Has the Lord God spoken to us in the Bible, or has He not?
Has He shown us the way of salvation plainly in that Bible, or has He
not? Has
He declared to us the dangerous state of all out of that way, or has He not?
Gird up the loins of your mind, and look these questions fairly in the
face, and give them an honest answer.
Tell us that there is some other inspired book beside the Bible, and then
we shall know what you mean; tell us that the whole Bible is not inspired, and
then we shall know where to meet you: but grant for a moment that the Bible, the
whole Bible, and nothing but the Bible, is God’s truth., and then I
know not in what way you can escape the doctrine of the text.
From the liberality which says everybody is right, from the charity which
forbids you to say anybody is wrong, from the peace which is bought at the
expense of truth,—may the good Lord deliver you!
I speak for myself: I find no resting-place between downright Evangelical
Christianity and downright infidelity, whatever others may find.
I see no half-way house between them, or houses that are roofless and
cannot shelter my weary soul.
I can see consistency in an infidel, however much I may pity him; I can
see consistency in the full maintenance of Evangelical truth: but as to a middle
course between the two,—I cannot see it; and I say so plainly.
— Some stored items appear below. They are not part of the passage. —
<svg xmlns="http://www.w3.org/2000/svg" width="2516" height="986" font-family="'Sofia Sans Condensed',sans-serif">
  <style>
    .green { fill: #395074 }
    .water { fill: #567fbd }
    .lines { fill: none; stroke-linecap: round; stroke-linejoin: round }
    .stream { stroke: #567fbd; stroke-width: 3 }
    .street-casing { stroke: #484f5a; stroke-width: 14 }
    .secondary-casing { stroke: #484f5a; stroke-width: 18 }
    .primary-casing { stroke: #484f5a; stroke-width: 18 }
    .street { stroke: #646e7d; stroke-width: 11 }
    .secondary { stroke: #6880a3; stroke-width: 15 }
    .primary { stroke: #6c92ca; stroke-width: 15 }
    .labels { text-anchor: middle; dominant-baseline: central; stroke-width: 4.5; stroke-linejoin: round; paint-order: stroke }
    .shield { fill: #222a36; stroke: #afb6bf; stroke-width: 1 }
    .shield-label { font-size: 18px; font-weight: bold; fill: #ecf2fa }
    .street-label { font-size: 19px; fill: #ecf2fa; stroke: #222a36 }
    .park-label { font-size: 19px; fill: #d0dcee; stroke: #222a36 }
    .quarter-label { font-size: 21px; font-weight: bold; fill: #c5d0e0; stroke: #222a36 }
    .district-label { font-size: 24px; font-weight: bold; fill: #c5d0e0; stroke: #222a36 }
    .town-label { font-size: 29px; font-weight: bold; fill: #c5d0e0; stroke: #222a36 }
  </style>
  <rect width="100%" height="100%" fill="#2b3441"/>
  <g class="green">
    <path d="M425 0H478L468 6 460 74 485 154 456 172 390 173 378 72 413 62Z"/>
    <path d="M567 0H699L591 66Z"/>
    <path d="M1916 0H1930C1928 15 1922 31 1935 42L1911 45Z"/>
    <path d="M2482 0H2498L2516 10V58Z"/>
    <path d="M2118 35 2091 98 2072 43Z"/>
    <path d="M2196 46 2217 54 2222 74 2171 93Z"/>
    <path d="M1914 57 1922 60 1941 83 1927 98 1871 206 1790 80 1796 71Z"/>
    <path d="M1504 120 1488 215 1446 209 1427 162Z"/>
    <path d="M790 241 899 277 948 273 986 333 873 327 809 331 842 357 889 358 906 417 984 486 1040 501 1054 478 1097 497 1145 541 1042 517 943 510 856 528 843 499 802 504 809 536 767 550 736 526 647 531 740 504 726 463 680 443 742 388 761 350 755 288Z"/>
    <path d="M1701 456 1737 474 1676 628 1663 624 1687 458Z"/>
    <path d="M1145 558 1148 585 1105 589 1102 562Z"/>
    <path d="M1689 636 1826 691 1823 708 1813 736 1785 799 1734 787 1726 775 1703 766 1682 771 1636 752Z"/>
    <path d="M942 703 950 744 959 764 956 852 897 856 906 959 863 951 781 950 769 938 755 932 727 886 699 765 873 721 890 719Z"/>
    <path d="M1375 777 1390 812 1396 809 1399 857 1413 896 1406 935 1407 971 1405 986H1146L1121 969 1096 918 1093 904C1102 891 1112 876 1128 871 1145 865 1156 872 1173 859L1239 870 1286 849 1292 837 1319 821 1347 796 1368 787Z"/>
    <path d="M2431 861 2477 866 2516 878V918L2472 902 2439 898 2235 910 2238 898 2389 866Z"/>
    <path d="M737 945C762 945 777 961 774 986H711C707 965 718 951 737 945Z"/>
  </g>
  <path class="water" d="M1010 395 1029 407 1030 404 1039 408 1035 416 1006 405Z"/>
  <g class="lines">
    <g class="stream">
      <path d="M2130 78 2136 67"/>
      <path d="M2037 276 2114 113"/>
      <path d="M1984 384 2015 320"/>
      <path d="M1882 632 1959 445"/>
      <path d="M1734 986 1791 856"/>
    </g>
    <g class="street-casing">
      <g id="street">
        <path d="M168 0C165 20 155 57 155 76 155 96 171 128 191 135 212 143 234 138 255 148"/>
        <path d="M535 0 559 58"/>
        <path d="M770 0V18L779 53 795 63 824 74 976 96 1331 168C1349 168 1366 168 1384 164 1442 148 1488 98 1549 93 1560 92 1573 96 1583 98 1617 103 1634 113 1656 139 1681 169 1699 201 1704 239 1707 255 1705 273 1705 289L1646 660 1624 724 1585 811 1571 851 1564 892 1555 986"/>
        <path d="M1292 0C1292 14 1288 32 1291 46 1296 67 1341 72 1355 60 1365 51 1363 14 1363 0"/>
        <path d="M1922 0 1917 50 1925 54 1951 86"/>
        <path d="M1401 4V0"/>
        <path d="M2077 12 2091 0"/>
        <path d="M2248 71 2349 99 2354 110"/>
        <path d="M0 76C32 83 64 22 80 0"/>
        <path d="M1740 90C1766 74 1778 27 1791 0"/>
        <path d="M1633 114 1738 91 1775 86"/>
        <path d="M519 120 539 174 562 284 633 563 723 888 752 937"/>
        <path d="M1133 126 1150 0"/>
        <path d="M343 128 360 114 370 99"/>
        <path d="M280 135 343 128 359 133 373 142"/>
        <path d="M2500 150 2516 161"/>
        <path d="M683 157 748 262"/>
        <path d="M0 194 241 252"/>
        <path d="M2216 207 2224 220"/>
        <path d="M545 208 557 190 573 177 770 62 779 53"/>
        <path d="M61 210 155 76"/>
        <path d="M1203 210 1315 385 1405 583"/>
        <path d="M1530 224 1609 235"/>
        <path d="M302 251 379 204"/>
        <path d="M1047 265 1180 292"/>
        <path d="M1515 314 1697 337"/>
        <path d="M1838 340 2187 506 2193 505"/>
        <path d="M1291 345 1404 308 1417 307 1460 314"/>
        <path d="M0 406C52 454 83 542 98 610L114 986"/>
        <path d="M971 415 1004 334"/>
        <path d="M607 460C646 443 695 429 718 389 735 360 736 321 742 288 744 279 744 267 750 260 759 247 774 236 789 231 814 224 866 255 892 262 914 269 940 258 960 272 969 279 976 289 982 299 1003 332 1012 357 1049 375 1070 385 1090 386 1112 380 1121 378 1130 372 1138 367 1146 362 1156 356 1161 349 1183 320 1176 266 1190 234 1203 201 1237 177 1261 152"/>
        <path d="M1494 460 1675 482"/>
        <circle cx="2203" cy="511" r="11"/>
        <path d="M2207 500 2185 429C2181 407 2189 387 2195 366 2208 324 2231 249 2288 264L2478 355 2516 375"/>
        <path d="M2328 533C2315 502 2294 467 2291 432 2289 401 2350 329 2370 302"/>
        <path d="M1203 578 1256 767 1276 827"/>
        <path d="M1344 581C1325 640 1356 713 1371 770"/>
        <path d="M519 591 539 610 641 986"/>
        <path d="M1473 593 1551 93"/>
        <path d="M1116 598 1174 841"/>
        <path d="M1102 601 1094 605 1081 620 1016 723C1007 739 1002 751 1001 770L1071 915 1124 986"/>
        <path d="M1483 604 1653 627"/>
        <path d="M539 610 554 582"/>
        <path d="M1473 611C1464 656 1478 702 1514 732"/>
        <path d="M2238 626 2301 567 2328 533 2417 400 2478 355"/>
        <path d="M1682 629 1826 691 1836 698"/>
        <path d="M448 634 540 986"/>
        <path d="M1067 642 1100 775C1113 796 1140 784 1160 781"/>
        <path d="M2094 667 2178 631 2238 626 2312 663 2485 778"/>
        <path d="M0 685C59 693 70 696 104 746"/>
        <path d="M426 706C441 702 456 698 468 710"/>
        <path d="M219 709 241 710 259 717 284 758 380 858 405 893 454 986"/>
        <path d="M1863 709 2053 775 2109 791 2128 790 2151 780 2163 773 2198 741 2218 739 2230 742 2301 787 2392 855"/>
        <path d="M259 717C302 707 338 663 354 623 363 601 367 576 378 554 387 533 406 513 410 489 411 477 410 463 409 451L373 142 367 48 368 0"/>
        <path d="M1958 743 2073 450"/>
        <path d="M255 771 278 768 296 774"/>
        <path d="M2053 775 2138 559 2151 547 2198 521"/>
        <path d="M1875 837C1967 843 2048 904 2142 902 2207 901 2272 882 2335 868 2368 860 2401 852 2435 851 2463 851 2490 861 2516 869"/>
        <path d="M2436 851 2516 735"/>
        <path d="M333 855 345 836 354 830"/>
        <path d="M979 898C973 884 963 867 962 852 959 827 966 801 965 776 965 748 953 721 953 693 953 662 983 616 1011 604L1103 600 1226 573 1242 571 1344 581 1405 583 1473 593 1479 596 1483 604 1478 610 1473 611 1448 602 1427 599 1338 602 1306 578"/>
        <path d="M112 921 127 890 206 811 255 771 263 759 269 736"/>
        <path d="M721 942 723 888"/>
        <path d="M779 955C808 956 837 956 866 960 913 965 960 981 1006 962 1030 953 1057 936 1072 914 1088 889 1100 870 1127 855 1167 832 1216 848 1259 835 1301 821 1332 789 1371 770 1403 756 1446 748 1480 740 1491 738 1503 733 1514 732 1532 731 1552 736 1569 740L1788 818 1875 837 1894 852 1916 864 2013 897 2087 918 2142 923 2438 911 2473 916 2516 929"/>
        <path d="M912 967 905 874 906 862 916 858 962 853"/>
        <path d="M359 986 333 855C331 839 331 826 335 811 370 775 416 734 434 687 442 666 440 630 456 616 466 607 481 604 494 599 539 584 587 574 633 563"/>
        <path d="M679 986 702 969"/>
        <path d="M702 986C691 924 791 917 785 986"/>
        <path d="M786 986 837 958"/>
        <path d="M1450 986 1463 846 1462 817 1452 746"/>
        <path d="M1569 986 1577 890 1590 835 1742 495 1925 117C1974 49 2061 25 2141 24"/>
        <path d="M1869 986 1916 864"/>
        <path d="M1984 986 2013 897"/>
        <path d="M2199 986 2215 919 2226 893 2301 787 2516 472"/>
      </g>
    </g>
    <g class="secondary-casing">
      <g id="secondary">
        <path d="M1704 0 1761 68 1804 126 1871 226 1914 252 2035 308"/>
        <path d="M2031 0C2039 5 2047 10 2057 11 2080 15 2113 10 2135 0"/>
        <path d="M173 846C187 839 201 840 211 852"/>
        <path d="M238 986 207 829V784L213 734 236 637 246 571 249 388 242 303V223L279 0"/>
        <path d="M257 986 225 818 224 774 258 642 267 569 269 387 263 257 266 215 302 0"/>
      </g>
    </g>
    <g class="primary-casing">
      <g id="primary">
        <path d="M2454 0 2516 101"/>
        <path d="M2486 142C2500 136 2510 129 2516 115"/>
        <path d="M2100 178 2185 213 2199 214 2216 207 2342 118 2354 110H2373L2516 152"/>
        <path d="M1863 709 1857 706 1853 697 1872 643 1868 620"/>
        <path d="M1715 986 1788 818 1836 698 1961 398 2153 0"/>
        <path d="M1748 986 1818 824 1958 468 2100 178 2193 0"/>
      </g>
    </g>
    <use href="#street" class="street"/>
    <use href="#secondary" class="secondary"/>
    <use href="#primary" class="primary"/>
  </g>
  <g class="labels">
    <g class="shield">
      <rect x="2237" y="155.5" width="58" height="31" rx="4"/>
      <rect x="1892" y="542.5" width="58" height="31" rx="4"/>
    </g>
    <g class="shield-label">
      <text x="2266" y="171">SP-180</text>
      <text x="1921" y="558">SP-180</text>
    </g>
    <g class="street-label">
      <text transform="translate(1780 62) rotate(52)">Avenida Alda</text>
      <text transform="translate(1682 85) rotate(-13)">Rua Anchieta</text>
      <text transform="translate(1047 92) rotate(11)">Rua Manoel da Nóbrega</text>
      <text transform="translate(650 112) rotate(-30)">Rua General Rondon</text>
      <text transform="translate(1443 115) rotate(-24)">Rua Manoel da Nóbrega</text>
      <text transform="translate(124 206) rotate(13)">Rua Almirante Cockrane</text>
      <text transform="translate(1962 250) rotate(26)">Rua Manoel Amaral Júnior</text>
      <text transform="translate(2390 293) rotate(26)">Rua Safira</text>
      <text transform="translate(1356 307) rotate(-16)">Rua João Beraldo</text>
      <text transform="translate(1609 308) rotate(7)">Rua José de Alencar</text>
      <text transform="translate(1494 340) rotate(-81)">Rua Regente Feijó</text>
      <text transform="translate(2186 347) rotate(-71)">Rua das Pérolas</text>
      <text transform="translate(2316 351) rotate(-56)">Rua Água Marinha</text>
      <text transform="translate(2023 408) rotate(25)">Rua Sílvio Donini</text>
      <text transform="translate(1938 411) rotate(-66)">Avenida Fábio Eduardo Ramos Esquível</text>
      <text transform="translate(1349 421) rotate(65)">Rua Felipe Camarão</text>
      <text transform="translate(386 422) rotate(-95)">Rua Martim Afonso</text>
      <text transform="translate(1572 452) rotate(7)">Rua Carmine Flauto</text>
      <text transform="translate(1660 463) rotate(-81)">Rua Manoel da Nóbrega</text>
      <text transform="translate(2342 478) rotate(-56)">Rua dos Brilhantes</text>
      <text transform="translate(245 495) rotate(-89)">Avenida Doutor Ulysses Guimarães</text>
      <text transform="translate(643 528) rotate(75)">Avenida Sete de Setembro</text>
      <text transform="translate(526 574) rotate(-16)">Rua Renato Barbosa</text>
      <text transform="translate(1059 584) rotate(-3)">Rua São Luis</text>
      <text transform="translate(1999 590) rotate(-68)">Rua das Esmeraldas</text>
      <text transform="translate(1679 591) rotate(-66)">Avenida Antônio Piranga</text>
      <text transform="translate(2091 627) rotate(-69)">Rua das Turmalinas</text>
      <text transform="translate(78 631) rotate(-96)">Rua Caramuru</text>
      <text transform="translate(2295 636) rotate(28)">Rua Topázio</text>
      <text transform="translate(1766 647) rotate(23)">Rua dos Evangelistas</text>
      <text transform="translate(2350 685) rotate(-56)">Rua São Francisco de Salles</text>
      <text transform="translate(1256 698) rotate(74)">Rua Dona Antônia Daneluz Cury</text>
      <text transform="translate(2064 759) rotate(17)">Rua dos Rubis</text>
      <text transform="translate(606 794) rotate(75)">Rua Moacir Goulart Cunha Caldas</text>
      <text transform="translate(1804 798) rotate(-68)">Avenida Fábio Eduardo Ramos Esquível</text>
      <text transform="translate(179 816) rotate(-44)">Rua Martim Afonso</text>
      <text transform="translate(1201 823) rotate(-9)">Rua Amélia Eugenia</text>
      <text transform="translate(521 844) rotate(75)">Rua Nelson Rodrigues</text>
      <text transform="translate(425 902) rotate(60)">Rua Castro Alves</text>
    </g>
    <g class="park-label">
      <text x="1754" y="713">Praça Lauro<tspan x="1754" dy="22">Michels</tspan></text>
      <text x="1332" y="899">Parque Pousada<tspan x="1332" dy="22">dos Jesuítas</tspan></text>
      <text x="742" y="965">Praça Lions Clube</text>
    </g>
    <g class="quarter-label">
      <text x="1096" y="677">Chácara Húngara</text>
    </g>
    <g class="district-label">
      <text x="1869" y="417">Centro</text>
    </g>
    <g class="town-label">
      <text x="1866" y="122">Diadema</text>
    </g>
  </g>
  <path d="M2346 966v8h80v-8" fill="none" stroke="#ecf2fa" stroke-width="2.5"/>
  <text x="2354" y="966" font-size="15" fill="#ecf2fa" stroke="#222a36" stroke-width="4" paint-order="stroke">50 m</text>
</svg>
Let it be called illiberal and uncharitable.
I can hear God's voice nowhere except in the Bible, and I can see no
salvation for sinners in the Bible excepting through Jesus Christ.
In Him I see abundance: out of Him I see none.
And as for those who hold religions in which Christ is not all,
whoever they may be, I have a most uncomfortable feeling about their safety.
I do not for a moment say that none of them are saved, but I say that
those who are saved are saved by their disagreement with their own principles,
and in spite of their own system.
The man who wrote the famous line,
“He
can’t be wrong whose life is in the right,”
was
a great poet undoubtedly, but he was a wretched divine.